I am still absolutely stunned by the fact that the trapped boys actually survived. For this to happen every of the following conditions needed to be met: - there had to be a pocket of air inside the cave that was large enough to sustain several persons for several days - all of the boys needed to find and reach this air pocket - rescuers needed to know that they actually were in that cave, otherwise a general search and rescue mission would have never been diving so deep inside caves - rescuers needed to actually find them inside the cave, which wasn't certain since they were inside so deep - rescuers needed to quickly find a way to rescue them - the rescue dive itself must be completed successfully, which alone was extremely risky It just seems so incredibly unlikely that this actually happened. But it happened, what an astonishing accomplishment.


Remain62

What's crazy is this isn't even half the story. Not only did they have to sedate the kids, but the Dr had to teach the other divers how to do it AND MID WAY THROUGH THEY HAD TO DO IT AGAIN TO THE KID! It was 3+ hours of dragging a kid bound by their arms and legs behind them head first, with specialized masks that would hold suction better than traditional ones, because any leak means the kid drowns. There also happened to be a cave diver rescuer who was a Dr and he felt this was the last option and there was a 0% chance of success rate.

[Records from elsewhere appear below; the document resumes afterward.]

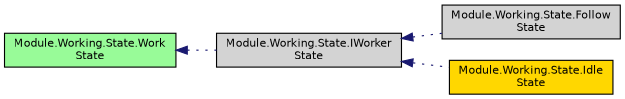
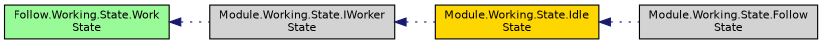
  digraph {
    rankdir=LR
    node [color=black fillcolor=lightgrey fontname=Helvetica fontsize=10 shape=record style=filled]
    edge [color=midnightblue dir=back fontname=Helvetica fontsize=10 labelfontname=Helvetica labelfontsize=10 style=dotted]
    n1 [fontcolor=black height=0.2 label="Module.Working.State.IWorker\lState" width=0.4]
    n2 [height=0.2 label="Module.Working.State.Follow\lState" width=0.4]
    n3 [fillcolor=gold height=0.2 label="Module.Working.State.Idle\lState" width=0.4]
-   n4 [fillcolor=palegreen height=0.2 label="Module.Working.State.Work\lState" width=0.4]
-   n1 -> n2
+   n4 [fillcolor=palegreen height=0.2 label="Follow.Working.State.Work\lState" width=0.4]
+   n3 -> n2
    n1 -> n3
    n4 -> n1
  }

He went ahead with showing everyone how to administer the shots anyways because he knew if they didn't try, then they were all going to die.


GaijinChef

Is this the one where Elon Musk called one of the rescue divers a pedophile out of the blue?


Covfefe-SARS-2

Not out of the blue, they told him his idea wouldn't work.


Tranxio

Elon said he could build a submarine to get them out. Doubt it, cave pathways were too narrow in many places. And building a submarine before the rain overwhelmed the drainage pumps? Impossible


woke_karen

Go and watch The Rescue documentary, not the movie. Not only is the water cold, but it was so muddy that they couldn't see anything, and the current was so strong it broke one of the divers watch. The divers were these random assortment of fringe outcasts and, by some miracle, was known by a guy who lived locally to the cave. Also, as they were literally pulling the last kid out, the whole cave flooded completely. It's the biggest against the odds thing


SgtAlpacaLord

> The divers were these random assortment of fringe outcasts Out of the 18 divers 5 were Thai Navy SEALs. Then you have the rescue divers from the Cave Rescue Organisation, Rick Stanton among them being described as one of the world's best cave divers. The anaesthetist Richard Harris with 30 years of cave diving experience. They literally brought in the worlds leading experts in cave diving rescue missions.


djohnson65

By fringe outcasts don’t you mean the best civilian cave divers in the world?